Stored data ▸
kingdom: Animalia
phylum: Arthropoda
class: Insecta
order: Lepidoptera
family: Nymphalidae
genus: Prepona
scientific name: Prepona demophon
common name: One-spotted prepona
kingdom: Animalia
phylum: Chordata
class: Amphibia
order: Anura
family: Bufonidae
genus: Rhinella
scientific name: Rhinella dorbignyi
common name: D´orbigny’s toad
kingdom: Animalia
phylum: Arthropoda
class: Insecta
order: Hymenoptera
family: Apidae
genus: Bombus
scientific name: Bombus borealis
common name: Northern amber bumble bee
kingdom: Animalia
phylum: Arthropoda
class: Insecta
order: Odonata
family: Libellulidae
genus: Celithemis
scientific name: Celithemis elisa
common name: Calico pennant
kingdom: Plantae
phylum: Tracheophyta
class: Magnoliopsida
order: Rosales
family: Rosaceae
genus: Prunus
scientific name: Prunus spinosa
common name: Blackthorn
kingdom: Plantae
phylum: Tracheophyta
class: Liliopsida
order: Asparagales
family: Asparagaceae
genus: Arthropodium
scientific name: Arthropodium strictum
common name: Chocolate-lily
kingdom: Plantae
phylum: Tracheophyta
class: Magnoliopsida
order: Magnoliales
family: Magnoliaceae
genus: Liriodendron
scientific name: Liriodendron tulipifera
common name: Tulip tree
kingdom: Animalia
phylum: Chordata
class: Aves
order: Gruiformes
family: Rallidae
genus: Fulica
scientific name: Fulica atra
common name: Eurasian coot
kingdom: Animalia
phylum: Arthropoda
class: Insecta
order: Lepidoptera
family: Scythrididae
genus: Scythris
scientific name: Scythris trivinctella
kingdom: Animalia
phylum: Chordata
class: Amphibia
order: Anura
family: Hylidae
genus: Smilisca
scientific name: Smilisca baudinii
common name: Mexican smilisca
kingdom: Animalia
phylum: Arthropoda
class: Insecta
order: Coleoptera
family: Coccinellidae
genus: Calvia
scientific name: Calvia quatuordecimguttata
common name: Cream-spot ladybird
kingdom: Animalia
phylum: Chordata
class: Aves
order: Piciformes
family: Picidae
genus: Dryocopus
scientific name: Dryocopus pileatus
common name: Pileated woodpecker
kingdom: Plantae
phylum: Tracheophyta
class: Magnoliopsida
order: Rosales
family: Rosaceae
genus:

What you should do ▸ Copy every line of the listing above word for word.

Written answer ▸
kingdom: Animalia
phylum: Arthropoda
class: Insecta
order: Lepidoptera
family: Nymphalidae
genus: Prepona
scientific name: Prepona demophon
common name: One-spotted prepona
kingdom: Animalia
phylum: Chordata
class: Amphibia
order: Anura
family: Bufonidae
genus: Rhinella
scientific name: Rhinella dorbignyi
common name: D´orbigny’s toad
kingdom: Animalia
phylum: Arthropoda
class: Insecta
order: Hymenoptera
family: Apidae
genus: Bombus
scientific name: Bombus borealis
common name: Northern amber bumble bee
kingdom: Animalia
phylum: Arthropoda
class: Insecta
order: Odonata
family: Libellulidae
genus: Celithemis
scientific name: Celithemis elisa
common name: Calico pennant
kingdom: Plantae
phylum: Tracheophyta
class: Magnoliopsida
order: Rosales
family: Rosaceae
genus: Prunus
scientific name: Prunus spinosa
common name: Blackthorn
kingdom: Plantae
phylum: Tracheophyta
class: Liliopsida
order: Asparagales
family: Asparagaceae
genus: Arthropodium
scientific name: Arthropodium strictum
common name: Chocolate-lily
kingdom: Plantae
phylum: Tracheophyta
class: Magnoliopsida
order: Magnoliales
family: Magnoliaceae
genus: Liriodendron
scientific name: Liriodendron tulipifera
common name: Tulip tree
kingdom: Animalia
phylum: Chordata
class: Aves
order: Gruiformes
family: Rallidae
genus: Fulica
scientific name: Fulica atra
common name: Eurasian coot
kingdom: Animalia
phylum: Arthropoda
class: Insecta
order: Lepidoptera
family: Scythrididae
genus: Scythris
scientific name: Scythris trivinctella
kingdom: Animalia
phylum: Chordata
class: Amphibia
order: Anura
family: Hylidae
genus: Smilisca
scientific name: Smilisca baudinii
common name: Mexican smilisca
kingdom: Animalia
phylum: Arthropoda
class: Insecta
order: Coleoptera
family: Coccinellidae
genus: Calvia
scientific name: Calvia quatuordecimguttata
common name: Cream-spot ladybird
kingdom: Animalia
phylum: Chordata
class: Aves
order: Piciformes
family: Picidae
genus: Dryocopus
scientific name: Dryocopus pileatus
common name: Pileated woodpecker
kingdom: Plantae
phylum: Tracheophyta
class: Magnoliopsida
order: Rosales
family: Rosaceae
genus:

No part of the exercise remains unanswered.